20. Further, the right of private citizens to seek arrest warrants for suspected war criminals serves as a valuable corrective against what Lord Wilberforce described as ‘inertia or partiality on the part of authority’. [9] A finding by a magistrate that there exists prima facie evidence that a suspect has committed war crimes, [10] sufficient to justify the issuance of a warrant for his or her arrest, must never be lightly dismissed. In particular, an independent judicial determination of this kind may serve as a spur to governmental action. More generally, it may also serve to promote the democratic accountability of the executive.
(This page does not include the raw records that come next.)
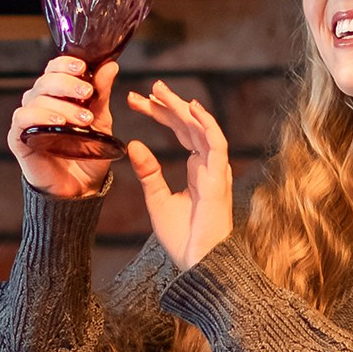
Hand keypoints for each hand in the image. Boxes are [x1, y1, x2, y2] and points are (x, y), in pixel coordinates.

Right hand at [8, 56, 118, 198]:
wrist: (80, 188)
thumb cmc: (88, 153)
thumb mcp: (101, 121)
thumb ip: (102, 94)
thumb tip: (110, 66)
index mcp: (57, 95)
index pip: (54, 69)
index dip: (65, 64)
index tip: (83, 67)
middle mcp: (39, 103)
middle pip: (45, 80)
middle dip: (67, 83)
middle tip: (87, 93)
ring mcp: (27, 120)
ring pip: (36, 98)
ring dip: (61, 104)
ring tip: (83, 119)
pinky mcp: (19, 138)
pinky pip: (23, 119)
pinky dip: (40, 116)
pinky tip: (58, 122)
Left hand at [125, 82, 233, 271]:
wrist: (198, 263)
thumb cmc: (183, 238)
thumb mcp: (157, 200)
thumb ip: (148, 172)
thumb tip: (133, 144)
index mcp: (197, 170)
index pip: (181, 132)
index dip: (162, 114)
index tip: (139, 101)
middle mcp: (209, 166)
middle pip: (190, 126)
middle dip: (170, 105)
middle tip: (149, 88)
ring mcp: (216, 171)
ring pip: (202, 129)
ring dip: (182, 108)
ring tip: (161, 91)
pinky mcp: (219, 179)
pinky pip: (216, 145)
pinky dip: (206, 124)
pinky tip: (191, 108)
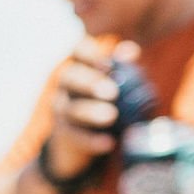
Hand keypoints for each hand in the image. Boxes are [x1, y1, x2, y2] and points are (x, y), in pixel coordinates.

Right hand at [41, 46, 122, 182]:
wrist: (86, 134)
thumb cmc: (106, 98)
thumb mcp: (116, 81)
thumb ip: (123, 66)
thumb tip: (132, 51)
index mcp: (79, 64)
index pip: (77, 51)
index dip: (89, 54)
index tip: (108, 64)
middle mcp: (65, 84)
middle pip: (70, 77)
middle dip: (90, 83)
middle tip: (112, 92)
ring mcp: (62, 109)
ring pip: (71, 109)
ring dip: (91, 112)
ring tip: (111, 116)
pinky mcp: (64, 134)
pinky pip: (76, 136)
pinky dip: (92, 140)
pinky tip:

21. We therefore believe that this proposed change in the law is unnecessary and sends the wrong signal to the international community. The UK must not be allowed to become a safe haven for international criminals. We note further that the provisions of the Bill, while applying to many international crimes, are not extended to genocide and question why, if the DPP’s consent is not needed for a genocide arrest, it should be needed in relation to torture, war crimes, or piracy?
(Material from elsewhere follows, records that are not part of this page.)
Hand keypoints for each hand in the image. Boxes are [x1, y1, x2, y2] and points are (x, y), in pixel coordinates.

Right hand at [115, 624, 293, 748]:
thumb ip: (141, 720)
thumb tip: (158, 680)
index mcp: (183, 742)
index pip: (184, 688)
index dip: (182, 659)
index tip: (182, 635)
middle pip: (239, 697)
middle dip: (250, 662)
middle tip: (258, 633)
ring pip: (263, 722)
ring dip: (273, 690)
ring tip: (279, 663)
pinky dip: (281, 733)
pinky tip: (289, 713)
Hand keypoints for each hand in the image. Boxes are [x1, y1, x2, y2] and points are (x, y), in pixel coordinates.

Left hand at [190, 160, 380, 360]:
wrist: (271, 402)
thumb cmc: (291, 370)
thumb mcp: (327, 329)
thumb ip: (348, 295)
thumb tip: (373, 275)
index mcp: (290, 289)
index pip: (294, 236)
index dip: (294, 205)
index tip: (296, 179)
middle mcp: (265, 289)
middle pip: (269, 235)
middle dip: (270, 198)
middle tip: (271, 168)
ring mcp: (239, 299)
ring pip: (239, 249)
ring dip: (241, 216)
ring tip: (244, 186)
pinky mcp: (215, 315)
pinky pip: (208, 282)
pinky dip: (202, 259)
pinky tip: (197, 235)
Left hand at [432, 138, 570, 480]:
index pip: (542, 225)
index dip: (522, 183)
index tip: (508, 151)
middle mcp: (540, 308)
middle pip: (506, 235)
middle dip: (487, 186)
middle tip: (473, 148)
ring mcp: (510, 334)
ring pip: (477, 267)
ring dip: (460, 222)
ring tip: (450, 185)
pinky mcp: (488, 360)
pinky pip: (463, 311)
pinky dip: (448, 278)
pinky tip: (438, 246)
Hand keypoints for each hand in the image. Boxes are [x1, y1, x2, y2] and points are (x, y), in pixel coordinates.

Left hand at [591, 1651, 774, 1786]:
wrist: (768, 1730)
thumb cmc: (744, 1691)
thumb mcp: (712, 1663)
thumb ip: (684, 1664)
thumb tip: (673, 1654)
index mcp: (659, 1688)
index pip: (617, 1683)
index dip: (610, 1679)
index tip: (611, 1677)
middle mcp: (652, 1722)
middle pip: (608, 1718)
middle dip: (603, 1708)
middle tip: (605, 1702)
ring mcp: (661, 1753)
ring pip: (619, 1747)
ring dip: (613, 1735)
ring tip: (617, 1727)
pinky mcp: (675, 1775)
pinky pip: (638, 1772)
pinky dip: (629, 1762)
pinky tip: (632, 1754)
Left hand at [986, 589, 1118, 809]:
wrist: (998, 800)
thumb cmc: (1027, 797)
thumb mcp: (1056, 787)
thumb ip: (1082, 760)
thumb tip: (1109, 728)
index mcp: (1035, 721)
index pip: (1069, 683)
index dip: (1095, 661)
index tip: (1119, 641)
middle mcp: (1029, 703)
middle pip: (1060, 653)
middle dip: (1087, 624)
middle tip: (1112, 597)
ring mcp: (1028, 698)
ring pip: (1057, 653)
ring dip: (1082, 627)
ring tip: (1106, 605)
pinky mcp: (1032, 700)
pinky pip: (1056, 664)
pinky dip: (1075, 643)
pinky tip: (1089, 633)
22. We therefore believe that clause 151 should be removed from the Bill.

January 2011

[1] Serious Organised Crime and Police Bill, Briefing on Parts 3-6 for House of Lords Second Reading , March 2005.

[2] Arrest Warrants – Universal Jurisdiction. Note by the Ministry of Justice (undated, 2010), p3.

[3] Ibid, p2.

[4] Save where the arrest warrant has been requested by the International Criminal Court: see article 27 of the Rome Statute and sections 2(3) and 23 of the International Criminal Court Act 2001.

[5] [1979] 2 All ER 221 at 223. Emphasis added. See also e.g. R (Green) v City of Westminster Magistrates Court [2007] EWHC 2785 at para 35 per Hughes LJ: ‘ The decision whether or not to issue a summons is a judicial one; it calls for the exercise of judgment’.

[6] Ibid.

[7] Ibid: ‘There can be no question, however, of conducting a preliminary hearing. Until a summons has been issued there is no allegation to meet; no charge has been made. A proposed defendant has no locus standi and no right at this stage to be heard’.

[8] Ibid, citing Lord Goddard CJ in R v Wilson ex parte Battersea Borough Council [1948] 1 KB 43 at 46-47.

[9] Lord Wilberforce, Gouriet v Union of Post Office Workers [1978] AC 435: ‘Enforcement of the law means that any person who commits the relevant offence is prosecuted. The ind ividual … who wis hes to see the law enforced has a remedy of his own: he can bring a private prosecution. This historical right … goes right back to the earliest days of our legal system… ’ [emphasis added]. See also at 497 per Lord Diplock: ‘ In English public law every citizen still has the right, as he once had a duty (though of imperfect obligation), to invoke the aid of courts of criminal jurisdiction for the enforcement of the criminal law by this procedure’.

[9] .

[10] Or the other offences for which there is universal jurisdiction under UK law, e.g. torture, genocide and crimes against humanity. For the sake of convenience, all references to ‘war crimes’ and ‘war criminals’ in this response should be read as a generic reference to any of the relevant offences of universal jurisdiction.